На семейном совете, куда после долгих поисков был приведен и длинноволосый изгой Сашка, было решено дать ему последнюю возможность к исправлению и отпустить на проживание и жизненное обустройство в город белых ночей и великих поэтов. Ошалевший от прихлынувшего счастья бунтарь тут же наобещал с три короба, ввернул что-то про серьезное служение музыке и знаменитый питерский рок-клуб, после чего, к взаимному удовольствию сторон, усвистал за своей непутевой путеводной звездой на берега Невы. Сделано это было вовремя, потому что родители его затевали в ту пору очередной междусобойный скандал с неясным исходом, а затевать такие скандалы, как известно, лучше, когда есть ощущение, что свой родительский долг ты уже выполнил.
Впрочем, кроме родителей и покойной бабушки, Сашкой его никто из знакомых уже давно не называл - прозвище у него было Емайл.

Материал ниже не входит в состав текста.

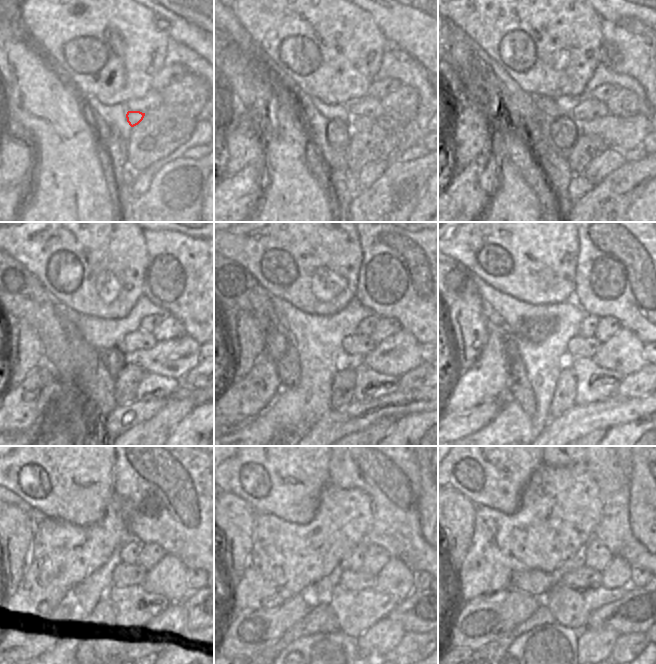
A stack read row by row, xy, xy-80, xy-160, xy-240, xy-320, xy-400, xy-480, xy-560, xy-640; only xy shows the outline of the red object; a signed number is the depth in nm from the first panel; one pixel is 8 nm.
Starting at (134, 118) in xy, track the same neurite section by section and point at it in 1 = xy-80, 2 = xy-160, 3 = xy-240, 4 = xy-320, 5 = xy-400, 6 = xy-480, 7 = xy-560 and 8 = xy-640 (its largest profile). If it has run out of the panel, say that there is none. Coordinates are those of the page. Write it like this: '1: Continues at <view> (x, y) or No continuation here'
1: Continues at xy-80 (357, 124)
2: Continues at xy-160 (623, 133)
3: Continues at xy-240 (174, 358)
4: Continues at xy-320 (398, 354)
5: Continues at xy-400 (623, 353)
6: Continues at xy-480 (169, 577)
7: Continues at xy-560 (396, 578)
8: Continues at xy-640 (617, 574).

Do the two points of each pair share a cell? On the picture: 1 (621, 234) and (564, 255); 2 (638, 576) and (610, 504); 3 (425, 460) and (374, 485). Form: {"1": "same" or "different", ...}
{"1": "different", "2": "different", "3": "different"}

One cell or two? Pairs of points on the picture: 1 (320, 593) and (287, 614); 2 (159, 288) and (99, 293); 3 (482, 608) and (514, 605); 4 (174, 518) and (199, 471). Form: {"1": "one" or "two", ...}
{"1": "two", "2": "two", "3": "one", "4": "one"}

Когда и как оно прилипло к нему, сейчас (как это почти всегда и бывает) уже нельзя было узнать, вышло же оно, скорее всего, от известной Сашкиной присказки открывая любую газету или журнал, он любил схохмить: "Посмотрим, что у нас на емайл пришло...". Само собой разумеется, что ни компьютера, ни настоящей электронной почты у него никогда не было.

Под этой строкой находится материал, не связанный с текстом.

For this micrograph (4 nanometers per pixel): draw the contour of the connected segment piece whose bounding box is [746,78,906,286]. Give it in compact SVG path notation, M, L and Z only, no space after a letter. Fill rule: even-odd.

Зато что у Емайла действительно было, так это дорогущий и уникальный музыкальный центр, с усилителем и массой примочек, купленный однажды на шальные гастрольные деньги, и самая большая драгоценность, держа которую в руках Данька даже с удивлением заметил, что они, руки-то, у него подрагивают, - покрытая ровным и гладким, свекольного цвета, лаком концертная гитара "Джибсон стандарт полуакустик". Одна из тех, с которых все в рок-н-ролле начиналось когда-то. И была она у Емайла не заокеанской музейной редкостью, а самой что ни на есть рабочей, да еще с таким удивительным "своим" звуком, что они с Липой часами просиживали, слушая Емайла и даже ни разу не вспомнив о сигаретах. Ну и играл же он!..
Как тогда смотрела Липа на него, как сияли ее глаза! В такие моменты Даньке становилось страшно-страшно, что он не сможет удержать ее. Не с Емайлом, так с кем-нибудь другим. Но потом Данила перестал бояться, тогда он еще слишком верил в себя, а Липа - Липа тоже верила в него.
Странно, ему никогда не приходило в голову как-нибудь переиначить ее удивительное имя, никаких там "Липуличек" и даже "Липочек" - только "Липа" и "девочка моя". Они совсем не сюсюкали между собой. Данила был уверен, что так и нужно, что и Липа так чувствует, что она его понимает.